Open-ended interview questions

  1. I would like to start by asking you to describe your patient caseload over the last year. Has there been a change to your caseload over the past year?

  2. Can you tell me about how you were recruited to participate in the REACT study?

    • What made you want to participate?

  3. Can you tell me a little bit about your experience with the study?

    • Was it what you expected?

  4. The REACT study was centered around reactive balance. What are your thoughts about evaluating reactive balance among your patients?

    • How important is reactive balance? Can you give me a specific example?

    • How necessary is reactive balance? Can you give me a specific example?

  5. Did anything about the REACT study and the things we did over the last year stand out for you as very helpful?

    • Was there anything that was very unhelpful?

    • Is there anything you would suggest changing about the REACT study activities if we were do this again?

  6. Now that your active participation in the REACT study is complete, is there anything you do differently as a clinician?

    • Can you give me a specific example? Or perhaps a story to illustrate your thoughts?

    • How has your clinical decision making process changed in regards to balance assessment or treatment?

  7. What advice would you give to other PTs about reactive balance?

    • Any advice about the BESTest?

  8. Is there anything else you want to add or think we should know in relation to the REACT study?

************

## TASK DIRECTIONS
Please write out the part of the interview questions starting at "6. Now that" and ending at "illustrate your thoughts?".

## RECORDED DATA
************

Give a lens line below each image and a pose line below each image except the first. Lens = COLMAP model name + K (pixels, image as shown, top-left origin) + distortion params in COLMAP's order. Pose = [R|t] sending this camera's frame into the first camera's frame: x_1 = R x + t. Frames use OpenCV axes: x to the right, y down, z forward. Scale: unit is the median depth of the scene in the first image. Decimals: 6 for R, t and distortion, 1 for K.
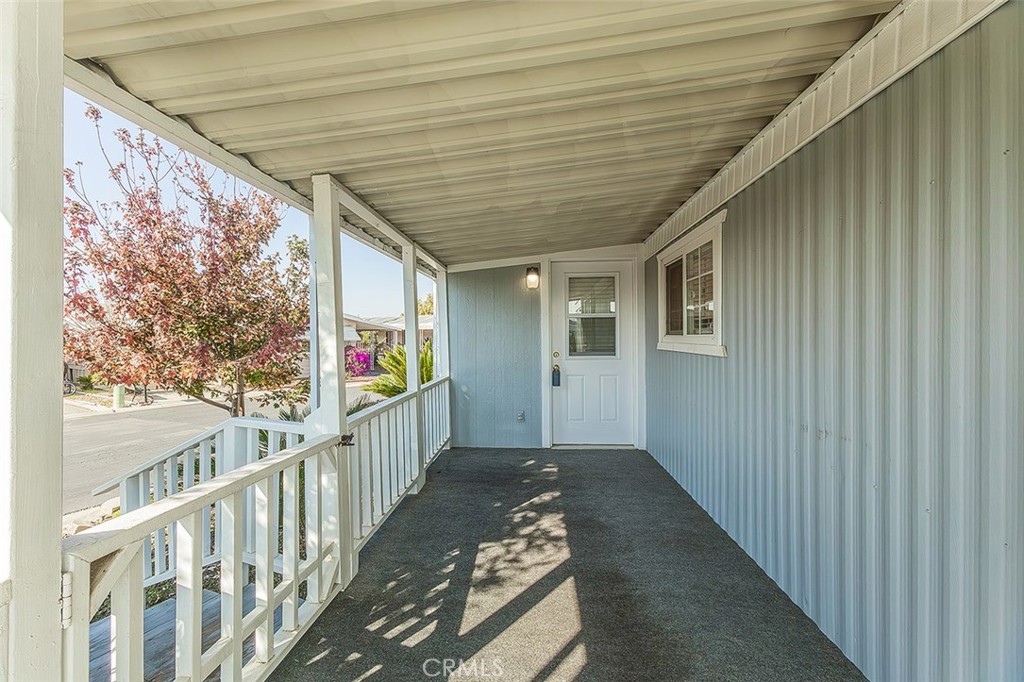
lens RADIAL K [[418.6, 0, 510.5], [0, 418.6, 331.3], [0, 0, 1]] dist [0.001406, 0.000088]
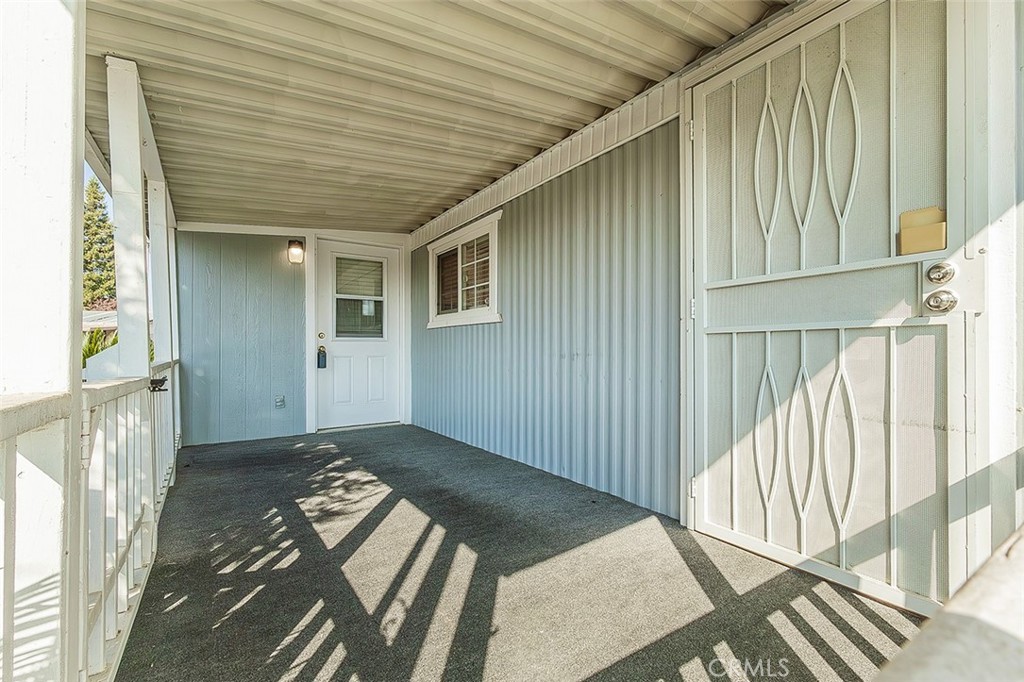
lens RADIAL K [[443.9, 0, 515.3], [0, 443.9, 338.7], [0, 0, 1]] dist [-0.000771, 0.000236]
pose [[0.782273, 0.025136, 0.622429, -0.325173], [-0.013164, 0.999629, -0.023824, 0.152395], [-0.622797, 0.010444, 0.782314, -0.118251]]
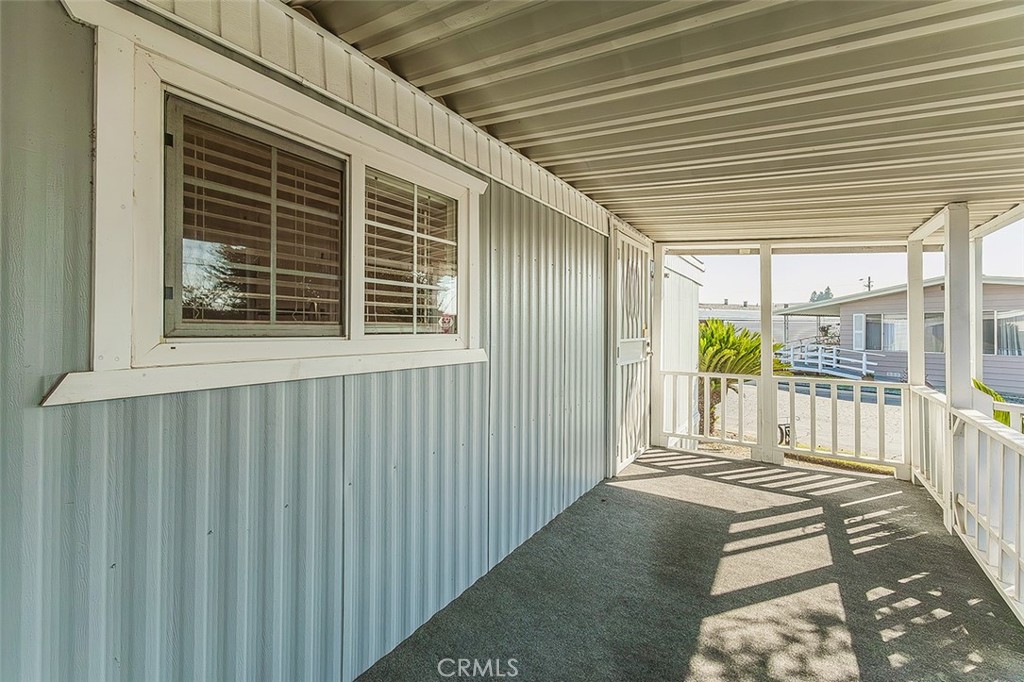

************

## EXERCISE ANSWER
6. Now that your active participation in the REACT study is complete, is there anything you do differently as a clinician?

    • Can you give me a specific example? Or perhaps a story to illustrate your thoughts?